WHAT THE TASK REQUIRES
All that should come back is the lines of the data below from the one containing "index pip: (1021, 959)" to the one containing "pinky pip: (1369, 646)", inclusive, exactly as they stand.

AVAILABLE DATA

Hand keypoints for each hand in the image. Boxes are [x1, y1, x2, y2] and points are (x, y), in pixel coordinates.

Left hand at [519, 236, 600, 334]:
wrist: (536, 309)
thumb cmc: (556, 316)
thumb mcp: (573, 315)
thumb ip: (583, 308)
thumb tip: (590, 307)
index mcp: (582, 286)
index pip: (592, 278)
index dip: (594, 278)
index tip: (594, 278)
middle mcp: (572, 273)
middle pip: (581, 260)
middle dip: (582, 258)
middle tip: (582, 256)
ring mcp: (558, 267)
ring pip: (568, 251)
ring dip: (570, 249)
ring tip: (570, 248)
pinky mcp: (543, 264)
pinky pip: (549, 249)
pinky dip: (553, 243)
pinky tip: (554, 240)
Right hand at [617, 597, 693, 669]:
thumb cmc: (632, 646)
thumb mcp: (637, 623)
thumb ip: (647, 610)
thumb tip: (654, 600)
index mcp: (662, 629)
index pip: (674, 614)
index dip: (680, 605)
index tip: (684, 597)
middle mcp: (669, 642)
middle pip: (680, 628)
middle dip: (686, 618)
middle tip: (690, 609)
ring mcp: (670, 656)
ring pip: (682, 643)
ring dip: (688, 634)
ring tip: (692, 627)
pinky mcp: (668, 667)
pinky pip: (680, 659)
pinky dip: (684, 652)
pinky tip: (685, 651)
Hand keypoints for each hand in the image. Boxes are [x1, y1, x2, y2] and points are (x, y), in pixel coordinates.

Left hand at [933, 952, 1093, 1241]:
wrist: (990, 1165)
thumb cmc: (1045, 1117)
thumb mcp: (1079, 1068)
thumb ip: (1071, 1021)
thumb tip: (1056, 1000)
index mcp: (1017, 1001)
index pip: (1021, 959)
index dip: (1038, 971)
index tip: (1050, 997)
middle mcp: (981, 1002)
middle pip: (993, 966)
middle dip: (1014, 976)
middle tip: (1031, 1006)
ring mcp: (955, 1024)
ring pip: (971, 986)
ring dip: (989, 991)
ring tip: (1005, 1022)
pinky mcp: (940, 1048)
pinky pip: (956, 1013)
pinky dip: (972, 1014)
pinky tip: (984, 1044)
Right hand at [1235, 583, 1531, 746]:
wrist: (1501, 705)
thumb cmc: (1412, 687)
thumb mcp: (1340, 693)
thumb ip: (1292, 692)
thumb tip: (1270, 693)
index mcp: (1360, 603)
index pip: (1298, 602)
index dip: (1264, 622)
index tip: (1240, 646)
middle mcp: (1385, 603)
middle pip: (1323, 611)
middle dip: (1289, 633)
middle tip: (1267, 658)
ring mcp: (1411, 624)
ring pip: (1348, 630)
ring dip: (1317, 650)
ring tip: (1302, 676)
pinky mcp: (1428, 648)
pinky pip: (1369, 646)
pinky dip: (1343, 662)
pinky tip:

YOUR SOLUTION
index pip: (1021, 959)
index dip: (1038, 971)
index tip: (1050, 997)
middle mcp: (981, 1002)
middle pip: (993, 966)
middle dip: (1014, 976)
middle tip: (1031, 1006)
ring mcp: (955, 1024)
ring pip: (971, 986)
ring dip: (989, 991)
ring tip: (1005, 1022)
pinky mcp: (940, 1048)
pinky pip: (956, 1013)
pinky dip: (972, 1014)
pinky tip: (984, 1044)
Right hand at [1235, 583, 1531, 746]:
wrist: (1501, 705)
thumb cmc: (1412, 687)
thumb mcp: (1340, 693)
thumb ip: (1292, 692)
thumb tip: (1270, 693)
index mcp: (1360, 603)
index pip: (1298, 602)
index dip: (1264, 622)
index tip: (1240, 646)
middle mcp: (1385, 603)
middle pip: (1323, 611)
middle dip: (1289, 633)
middle tip: (1267, 658)
ring mcp: (1411, 624)
ring pip: (1348, 630)
ring dip: (1317, 650)
ring tip: (1302, 676)
pinky mcp: (1428, 648)
pinky pip: (1369, 646)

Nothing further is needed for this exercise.